There is no indication yet that DWD is providing on-line access for weekly claim filing in multiple languages, that instructions and help are available in multiple languages, and that different browsers and devices are being considered when using this on-line system.

Florida implemented similar on-line filing requirements in 2011, and the US Dep’t of Labor found that Florida’s on-line system was discriminatory.

Job search changes
The four job applications now mandated are a minimum. Under the new rules — DWD 127.06 — after four weeks of unemployment DWD may require claimants to increase their weekly efforts to five job applications a week, comply with the Department’s job search requirements (not sure what this compliance requirement actually means since claimants have to comply with these requirements anyway), or develop a work search plan that is approved by the Department.

This last requirement probably links to what the Department has been discussing with the Advisory Council about connecting claimants to employer vacancies at the Job Center of Wisconsin website. It appears that after four weeks of benefits, DWD may begin sending claimants specific employers to which an application must be made in addition to the four applications they already have to make.

The Department will also be asking claimants to verify their work search efforts. Verification will need to be done via “computer-based programs,” and those verification records need to kept for 52 weeks now. Yes, that number is correct. The Department wants claimants to retain their job search records for 52 weeks.

These job search records should include the following information.

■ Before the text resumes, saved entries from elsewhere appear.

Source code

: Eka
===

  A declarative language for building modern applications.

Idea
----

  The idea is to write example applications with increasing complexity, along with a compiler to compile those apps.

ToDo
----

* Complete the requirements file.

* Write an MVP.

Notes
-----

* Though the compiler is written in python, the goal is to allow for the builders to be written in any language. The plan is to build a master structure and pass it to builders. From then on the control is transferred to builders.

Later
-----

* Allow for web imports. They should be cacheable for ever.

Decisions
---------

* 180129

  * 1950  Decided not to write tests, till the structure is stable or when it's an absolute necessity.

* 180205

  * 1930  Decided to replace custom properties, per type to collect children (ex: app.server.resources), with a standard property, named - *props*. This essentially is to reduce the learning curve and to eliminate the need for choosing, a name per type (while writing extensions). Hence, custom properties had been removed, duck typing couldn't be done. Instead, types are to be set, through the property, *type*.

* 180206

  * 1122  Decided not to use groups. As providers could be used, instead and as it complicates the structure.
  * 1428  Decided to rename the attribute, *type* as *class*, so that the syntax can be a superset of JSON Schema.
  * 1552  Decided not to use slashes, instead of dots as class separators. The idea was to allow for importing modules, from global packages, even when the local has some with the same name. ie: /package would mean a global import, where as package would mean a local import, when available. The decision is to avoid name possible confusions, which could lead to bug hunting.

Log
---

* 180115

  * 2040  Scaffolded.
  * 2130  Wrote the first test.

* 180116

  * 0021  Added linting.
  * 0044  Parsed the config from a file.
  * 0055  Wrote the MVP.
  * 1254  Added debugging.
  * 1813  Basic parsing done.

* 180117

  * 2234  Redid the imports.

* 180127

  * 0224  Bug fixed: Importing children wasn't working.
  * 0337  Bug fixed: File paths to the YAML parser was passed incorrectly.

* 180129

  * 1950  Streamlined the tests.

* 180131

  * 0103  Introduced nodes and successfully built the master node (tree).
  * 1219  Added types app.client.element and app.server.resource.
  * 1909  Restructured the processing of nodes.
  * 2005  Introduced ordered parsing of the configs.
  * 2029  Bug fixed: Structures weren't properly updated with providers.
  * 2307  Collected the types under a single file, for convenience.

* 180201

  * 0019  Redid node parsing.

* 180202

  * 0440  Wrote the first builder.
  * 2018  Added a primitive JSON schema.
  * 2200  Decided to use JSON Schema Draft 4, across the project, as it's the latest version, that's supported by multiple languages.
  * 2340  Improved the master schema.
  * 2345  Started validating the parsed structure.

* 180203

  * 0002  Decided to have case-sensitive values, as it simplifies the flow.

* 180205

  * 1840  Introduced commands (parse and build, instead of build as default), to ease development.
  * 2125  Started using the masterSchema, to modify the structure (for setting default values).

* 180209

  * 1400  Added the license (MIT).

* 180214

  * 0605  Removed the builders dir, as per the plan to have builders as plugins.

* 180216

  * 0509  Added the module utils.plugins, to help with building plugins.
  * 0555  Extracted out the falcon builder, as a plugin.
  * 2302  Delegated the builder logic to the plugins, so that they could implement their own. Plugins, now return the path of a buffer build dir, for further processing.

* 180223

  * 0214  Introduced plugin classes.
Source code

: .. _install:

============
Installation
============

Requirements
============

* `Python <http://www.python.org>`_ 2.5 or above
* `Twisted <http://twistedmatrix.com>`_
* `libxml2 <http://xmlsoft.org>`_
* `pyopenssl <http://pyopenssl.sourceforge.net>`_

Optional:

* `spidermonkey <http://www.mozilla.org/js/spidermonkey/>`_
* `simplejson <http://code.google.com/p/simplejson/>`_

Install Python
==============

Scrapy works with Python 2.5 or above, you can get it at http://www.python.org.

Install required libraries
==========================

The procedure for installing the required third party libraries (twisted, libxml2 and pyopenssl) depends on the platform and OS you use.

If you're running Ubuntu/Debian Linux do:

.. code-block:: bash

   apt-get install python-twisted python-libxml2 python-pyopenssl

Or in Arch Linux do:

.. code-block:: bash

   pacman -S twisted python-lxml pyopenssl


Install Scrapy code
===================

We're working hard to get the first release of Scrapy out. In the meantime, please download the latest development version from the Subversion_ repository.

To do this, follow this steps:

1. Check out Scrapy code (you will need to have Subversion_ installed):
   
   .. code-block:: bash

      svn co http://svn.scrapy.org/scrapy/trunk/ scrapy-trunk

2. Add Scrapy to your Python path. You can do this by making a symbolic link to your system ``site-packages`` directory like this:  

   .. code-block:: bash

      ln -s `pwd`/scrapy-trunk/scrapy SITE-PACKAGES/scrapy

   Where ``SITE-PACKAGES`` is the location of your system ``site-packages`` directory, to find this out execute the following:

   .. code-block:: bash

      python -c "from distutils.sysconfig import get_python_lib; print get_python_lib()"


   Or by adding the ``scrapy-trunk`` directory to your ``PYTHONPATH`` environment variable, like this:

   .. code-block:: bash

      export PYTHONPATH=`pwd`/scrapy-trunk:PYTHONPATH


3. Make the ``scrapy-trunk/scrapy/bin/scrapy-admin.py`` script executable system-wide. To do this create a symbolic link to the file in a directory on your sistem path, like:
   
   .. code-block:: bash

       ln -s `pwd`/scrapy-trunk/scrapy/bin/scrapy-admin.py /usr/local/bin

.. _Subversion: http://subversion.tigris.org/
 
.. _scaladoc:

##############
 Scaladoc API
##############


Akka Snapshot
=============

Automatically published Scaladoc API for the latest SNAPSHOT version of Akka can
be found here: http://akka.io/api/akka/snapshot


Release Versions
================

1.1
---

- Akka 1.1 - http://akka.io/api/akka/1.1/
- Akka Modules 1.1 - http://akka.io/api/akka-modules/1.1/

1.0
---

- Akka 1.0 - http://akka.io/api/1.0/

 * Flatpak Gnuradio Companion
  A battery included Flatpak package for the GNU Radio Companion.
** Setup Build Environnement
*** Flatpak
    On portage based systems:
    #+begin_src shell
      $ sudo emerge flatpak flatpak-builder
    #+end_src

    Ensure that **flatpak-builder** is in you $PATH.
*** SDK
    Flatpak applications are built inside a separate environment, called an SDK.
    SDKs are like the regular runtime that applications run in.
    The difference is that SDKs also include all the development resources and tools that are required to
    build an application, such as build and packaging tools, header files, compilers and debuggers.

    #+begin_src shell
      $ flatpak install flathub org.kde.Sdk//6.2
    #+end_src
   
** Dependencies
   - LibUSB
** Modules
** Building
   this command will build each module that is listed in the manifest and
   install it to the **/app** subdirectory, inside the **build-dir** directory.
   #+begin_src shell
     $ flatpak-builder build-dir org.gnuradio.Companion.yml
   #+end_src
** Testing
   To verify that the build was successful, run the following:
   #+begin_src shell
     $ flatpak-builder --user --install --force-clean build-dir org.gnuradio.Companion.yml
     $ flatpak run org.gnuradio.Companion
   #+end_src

  • job applications: the date on which the claimant made an employer contact; if available, the name and address of the employer and the name of the employer representative contacted; the type of work applied for; the method used to contact the employer and the results of the contact; or other verifiable information of the application.
  • civil service exams: the date on which the claimant took an examination, the location of the examination and the position for which the examination was taken.
  • union hiring hall or job placement agencies: the date on which the claimant registered and the name and address of the facility.
  • public employment office or reemployment service: the date of the visit, the name and address of the public employment office, training program or similar reemployment office and the name of the person with whom the claimant met.

Currently, DWD has forms available for recording this information.

Job search and registration waivers
Waivers are now limited in the following ways.

  • When still working for your customary employer, you now must work at least twenty hours with that customary employer before receiving a waiver for that week. Before, a waiver was available when any work was done for the claimant’s customary employer.When on layoff, the employer must now verify to DWD that the employer has a reasonable expectation of returning the claimant to work within eight weeks (an extension of an additional four weeks is also possible). Before, this reasonable expectation of returning to work was based on the employer’s prior layoff history and any specific reemployment dates that were available. Now, the waiver is based solely on what the employer says is his or her reasonable expectation of returning a claimant to work within that eight week period.
  • When starting a new job, the employer verifies to the Department that the new employer expects the claimant to begin working within the next four weeks.
  • When on layoff from a union hiring hall position, the union maintains records of its hiring hall activities, provides to the Department at its request any referrals the union has sent to the claimant (a new requirement), and the claimant maintains his or her union membership. Previously, the only information the Department asked for was whether the claimant was registered with the union hiring hall.

These changes to the waiver requirements are not yet effective, however, because DWD needs to re-program its computer systems to account for these changes. All of the other changes are effective now and will remain in effect until 25 February 2014. Hearings on making these rule changes permanent will take place on 4 November 2013.